Depression makes you lie to yourself; and you begin to lie so much so that you start to believe the falsehood you’re spewing. However, the one reality of my life that depression was able to accept and further aide was my love for the quiet and brisk, early hours of the morning. Amidst my diagnosis, I still loved the wee hours of the morning.
During my freshman year of college these were the hours during which I went on jogs to breathe fresh, quiet air and allow my thoughts to transcend beyond the buzz of the day that often times inhibited it. They were the hours during which the average human’s experiences called them to sleep, so bodies laid warm and snoring in their beds, leaving the streets empty and the air free of the noise that usually fills it. Those hours, the ones in which I found myself completely alone, unattached from any other person as their energies rested in standby, were the ones during which depression loosened her grip and allowed me to explore her, and myself, for all we were.
The idea of it sounds relatively scary, and I must say, the experience was equally so; but, like the saying, “it’s always best to face your demons,” the wee hours of the morning happened to offer the best arena for that. The setting proved to be ideal because I often found myself unable to fall asleep if sleep had not already been achieved by 2 a.m. Thereafter, it became a race with the sun as my eyes waited for the first spark of orange to touch the horizon, and in its timely fashion, command my body to get some shut eye. In the hours in between, my mind usually spilled out onto a sheet of paper.
Sometimes it finds itself in text, other times in images, and sometimes in a conglomerate of lines that don’t look like much, but happen to be so much more. The wee hours of the morning are my favorite, because during those hours, depression isn’t forcing herself onto me violently. Instead, she takes me into her arms to caress me, whisper that there is no other way, tell me that it’s never going to get better….and then let me go, freeing me; to explore the crevices of my own mind before I return to my empty, dead-eyed way of being. I guess the wee hours of the morning are my favorite because depression strikes a deal with me. She compromises so that I can lick the little surface of humanity I can tap into, even if only briefly.

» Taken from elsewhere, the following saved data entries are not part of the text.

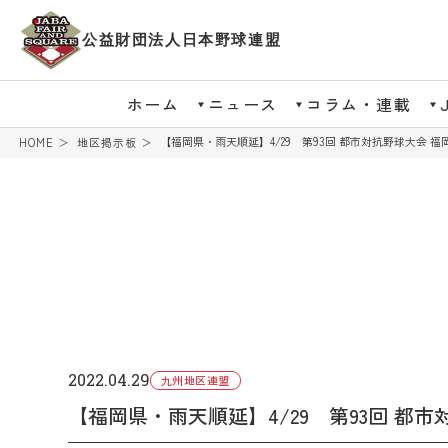
公益財団法人日本野球連盟
ホーム
ニュース
コラム・連載
【福岡県・雨天順延】4/29 第93回 都市対抗野球大会 福
HOME
地区掲示板
2022.04.29
九州地区連盟
【福岡県・雨天順延】4/29 第93回 都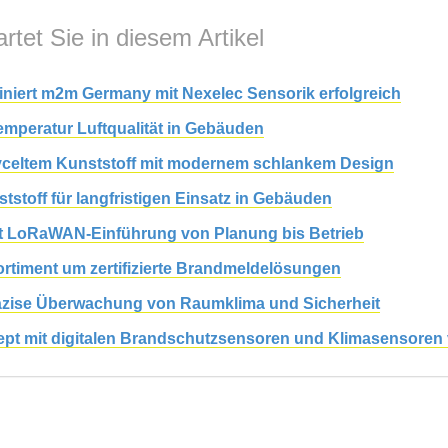
rtet Sie in diesem Artikel
niert m2m Germany mit Nexelec Sensorik erfolgreich
mperatur Luftqualität in Gebäuden
yceltem Kunststoff mit modernem schlankem Design
toff für langfristigen Einsatz in Gebäuden
et LoRaWAN-Einführung von Planung bis Betrieb
rtiment um zertifizierte Brandmeldelösungen
präzise Überwachung von Raumklima und Sicherheit
zept mit digitalen Brandschutzsensoren und Klimasensore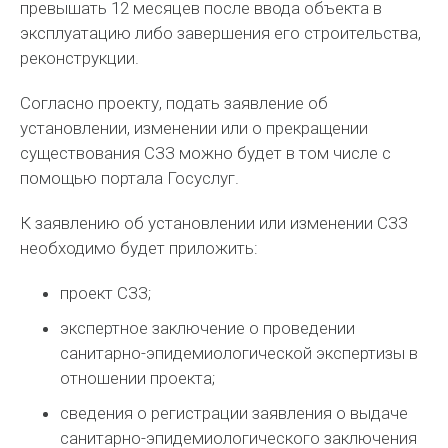
превышать 12 месяцев после ввода объекта в
эксплуатацию либо завершения его строительства,
реконструкции.
Согласно проекту, подать заявление об
установлении, изменении или о прекращении
существования СЗЗ можно будет в том числе с
помощью портала Госуслуг.
К заявлению об установлении или изменении СЗЗ
необходимо будет приложить:
проект СЗЗ;
экспертное заключение о проведении
санитарно-эпидемиологической экспертизы в
отношении проекта;
сведения о регистрации заявления о выдаче
санитарно-эпидемиологического заключения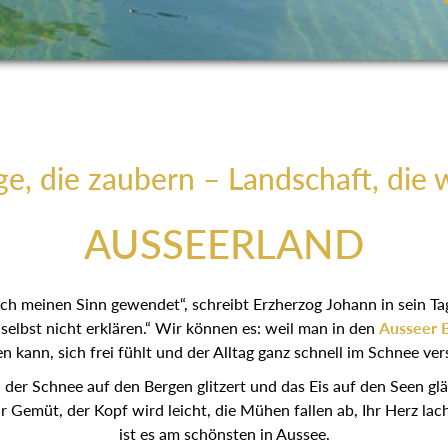
e, die zaubern – Landschaft, die 
AUSSEERLAND
 ich meinen Sinn gewendet“, schreibt Erzherzog Johann in sein T
elbst nicht erklären.“ Wir können es: weil man in den
Ausseer 
 kann, sich frei fühlt und der Alltag ganz schnell im Schnee ve
er Schnee auf den Bergen glitzert und das Eis auf den Seen glän
hr Gemüt, der Kopf wird leicht, die Mühen fallen ab, Ihr Herz lac
ist es am schönsten in Aussee.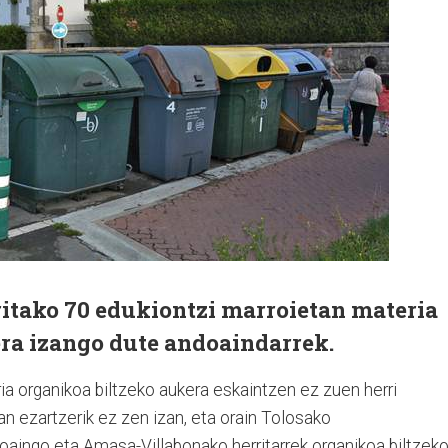
ritako 70 edukiontzi marroietan materia
ra izango dute andoaindarrek.
 organikoa biltzeko aukera eskaintzen ez zuen herri
an ezartzerik ez zen izan, eta orain Tolosako
aingo eta Amasa-Villabonako herritarrek organikoa biltzek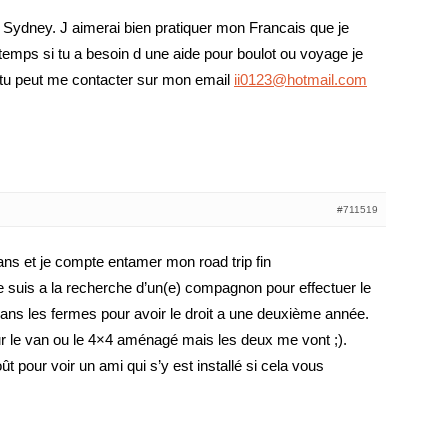
a Sydney. J aimerai bien pratiquer mon Francais que je
mps si tu a besoin d une aide pour boulot ou voyage je
e. tu peut me contacter sur mon email
ii0123@hotmail.com
#711519
5 ans et je compte entamer mon road trip fin
 suis a la recherche d’un(e) compagnon pour effectuer le
t dans les fermes pour avoir le droit a une deuxième année.
r le van ou le 4×4 aménagé mais les deux me vont ;).
t pour voir un ami qui s’y est installé si cela vous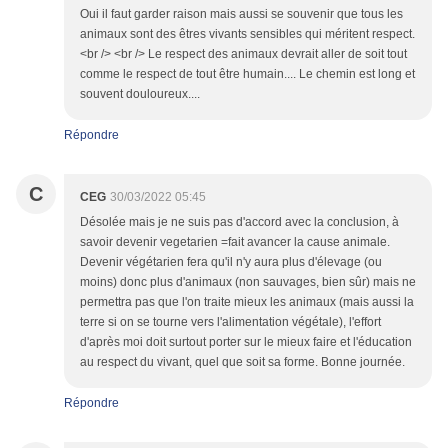
Oui il faut garder raison mais aussi se souvenir que tous les
animaux sont des êtres vivants sensibles qui méritent respect.
<br /> <br /> Le respect des animaux devrait aller de soit tout
comme le respect de tout être humain.... Le chemin est long et
souvent douloureux....
Répondre
C
CEG
30/03/2022 05:45
Désolée mais je ne suis pas d'accord avec la conclusion, à
savoir devenir vegetarien =fait avancer la cause animale.
Devenir végétarien fera qu'il n'y aura plus d'élevage (ou
moins) donc plus d'animaux (non sauvages, bien sûr) mais ne
permettra pas que l'on traite mieux les animaux (mais aussi la
terre si on se tourne vers l'alimentation végétale), l'effort
d'après moi doit surtout porter sur le mieux faire et l'éducation
au respect du vivant, quel que soit sa forme. Bonne journée.
Répondre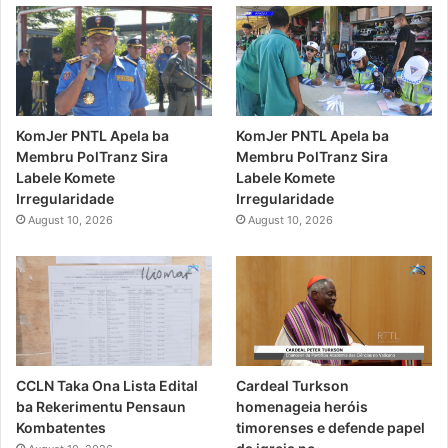
KomJer PNTL Apela ba
KomJer PNTL Apela ba
Membru PolTranz Sira
Membru PolTranz Sira
Labele Komete
Labele Komete
Irregularidade
Irregularidade
August 10, 2026
August 10, 2026
CCLN Taka Ona Lista Edital
Cardeal Turkson
ba Rekerimentu Pensaun
homenageia heróis
Kombatentes
timorenses e defende papel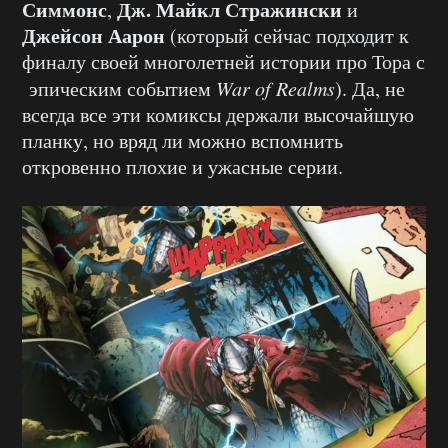
Симмонс
Дж. Майкл Стражински
,
и
Джейсон Аарон
(который сейчас подходит к
финалу своей многолетней истории про Тора с
эпическим событием
War of Realms
). Да, не
всегда все эти комиксы держали высочайшую
планку, но вряд ли можно вспомнить
откровенно плохие и ужасные серии.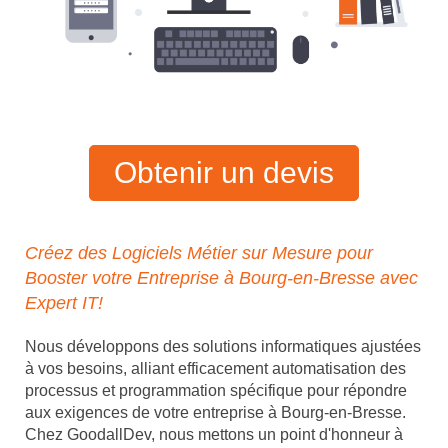
Obtenir un devis
Créez des Logiciels Métier sur Mesure pour
Booster votre Entreprise à Bourg-en-Bresse avec
Expert IT!
Nous développons des solutions informatiques ajustées
à vos besoins, alliant efficacement automatisation des
processus et programmation spécifique pour répondre
aux exigences de votre entreprise à Bourg-en-Bresse.
Chez GoodallDev, nous mettons un point d'honneur à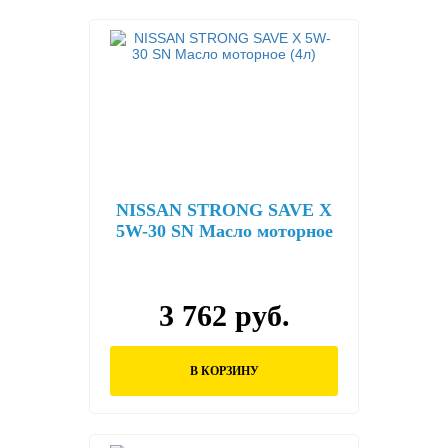
NISSAN STRONG SAVE X
5W-30 SN Масло моторное
(4л)
3 762 руб.
В КОРЗИНУ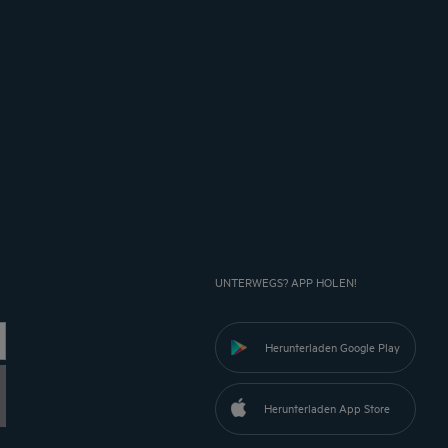
UNTERWEGS? APP HOLEN!
Herunterladen Google Play
Herunterladen App Store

Yet, most days, depression decides not to feast me with one of the few things I look forward to in my battle with it. Most days, depression decides to be cruel and feed into her power. I guess some days she has a bad day as well, and uses me to tackle her own demons. On those days, depression sits on top of me, knees on my chest, physically constricting my airways...and most days, I am unable to push her off of me. Most days, depression decides that she is going to be stronger than me and wraps her arms around my body, as though I am a carcass; with one hand around my neck and the other on top of my mouth.
Most days, depression almost completely suffocates me.